A Love Letter to Self-Medicators
I don’t care about the stigma attached to the words ‘self-medicator.’ I don’t care if you self-medicate with alcohol, working too much, MDMA, Aderal, cigarettes, serial relationships, or anonymous sex, or food. I don’t care if your coworkers or your family or your friends judge you for self-medicating. I don’t care if you also take presecription meds or if they’re even your prescription meds. I don’t even really care if you call it ‘self-medicating’ or just ‘trying to live my life the best way I can.’
All I care about is that you’re hurting. And I think it’s the most courageous thing you do to try to get help whatever way you can.
I’m so sorry for your pain, for what happened in your past or your youth or your childhood. Or even before you were born. I’m sorry for how difficult this past year was and how sometimes self-medication was our only friend in the long quarantine. I’m so sorry that whoever hurt you maybe never apologized. You didn’t deserve that, and it wasn’t your fault.
I want you to know that I see how hard it is to get help. I see all the ways the systems have failed you, not believed you, not taken you seriously, just not cared. I see all the ways the door has been blocked by sexism, racism, and ableism in all forms. And I see that you’ve kept trying anyway. I can’t imagine how much that must have cost you. And I love you for loving yourself enough to keep going back for help over and over to the places where there didn’t seem to be any help at all. Probably because that was your only choice.

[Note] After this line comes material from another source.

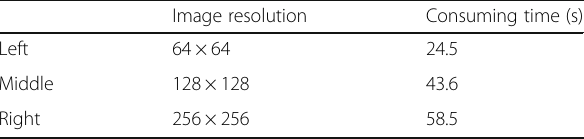
Table 1 Consuming time of different resolution images in Fig.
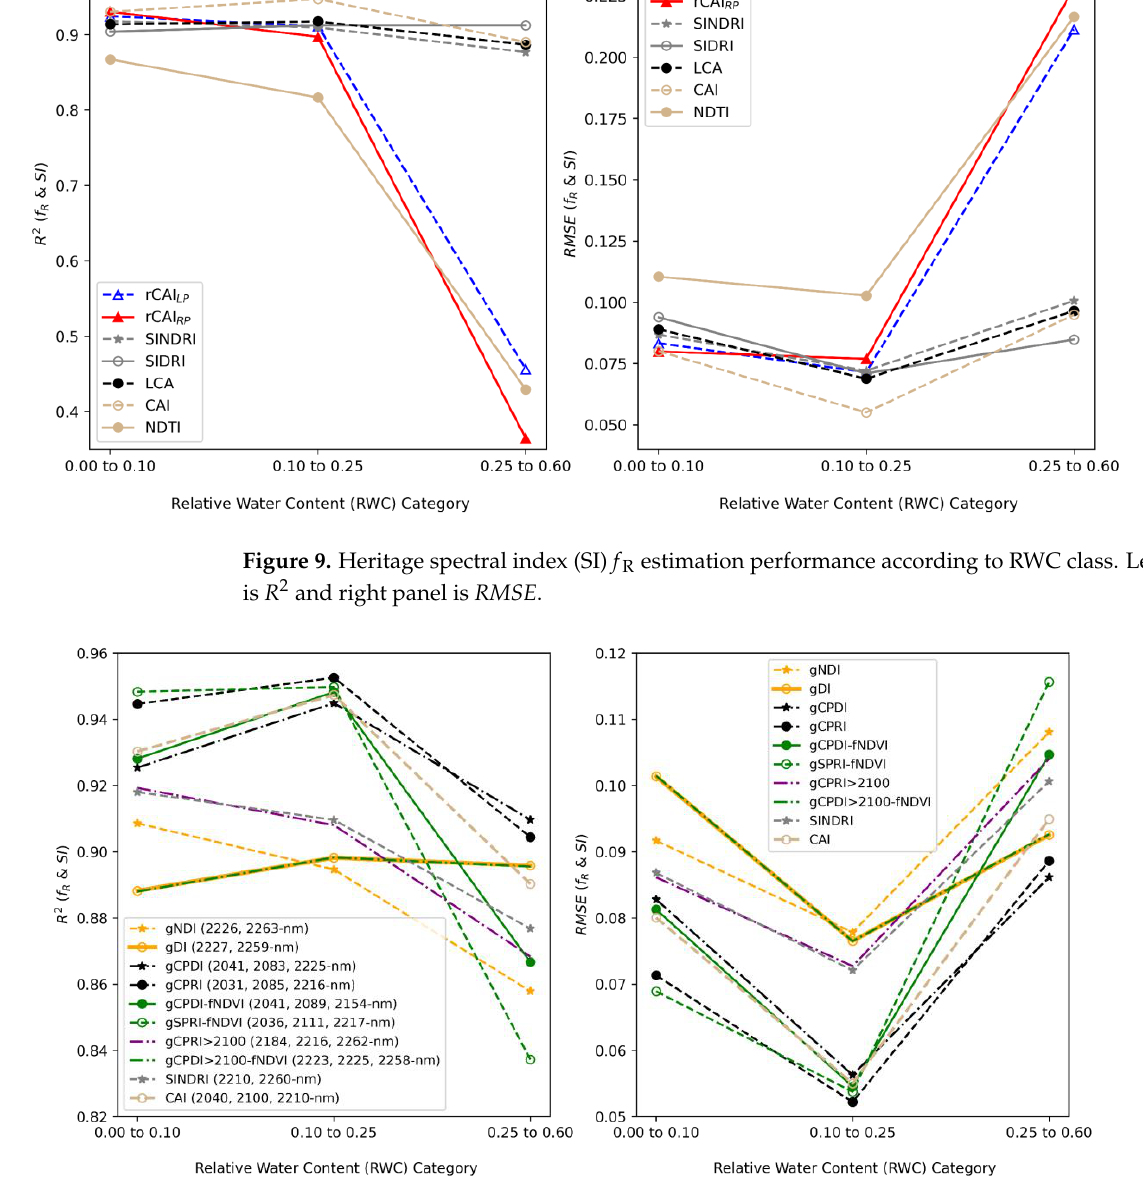
Figure 10. Wavelength shift spectral index (SI) f R estimation performance according to RWC class (with heritage SINDRI and CAI for performance comparison). Left panel is R 2 and right panel is RMSE . Note that “-fNDVI” denotes wavelength shift index derived from the 1 nm interval full-NDVI dataset, other wavelength shift indices are derived from the NDVI < 0.3 dataset. In the green vegetation analysis, nearly all indices exhibited a decrease in both R 2 and RMSE above 0.3 f GV . For reference, an f GV level of 0.3 has been found to correspond to an NDVI value of approximately 0.473 while an f GV level of 0.6 corresponds to an NDVI of 0.683 for green cover crops [45]. The decrease in both R 2 and RMSE is likely attributed to variance in index values diminishing for a given f GV category while also becoming less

I’m proud of you for insisting on your right to feel better, to heal, to have a life worth living. I’m proud of you for seeking out medicine for your pain. And I’m sorry we don’t have better medicine available than what you’ve found. I wish it worked for you 100% every time.
As a fellow self-medicator, I feel lucky to be among you, to call you my friends. Us self-medicators don’t take pain for granted, and have a stubborn belief that it doesn’t always have to be like this. We want better and we believe we can have better, even though sometimes we don’t quite know which medicine will help us and which will just perpetuate the pain.
I love you self-medicators, because you know that it doesn’t have to be this bad. And my prayer for you is that your medicines are pure, full of the sunshine of the Spirit, move you towards compassion and forgiveness.
I pray that your medicines are available when you need them, have no side effects other than peace and serenity, become helpful allies and true friends, and whose greatest service to you is to directly connect you with the spirit of Love, Truth, and Power.
Don’t stop where you are self-medicators. Let the thing that led you on this journey lead you forward still; the hope of life restored. I’ve been down this road too and even though it might feel like it now, you never have to walk it alone.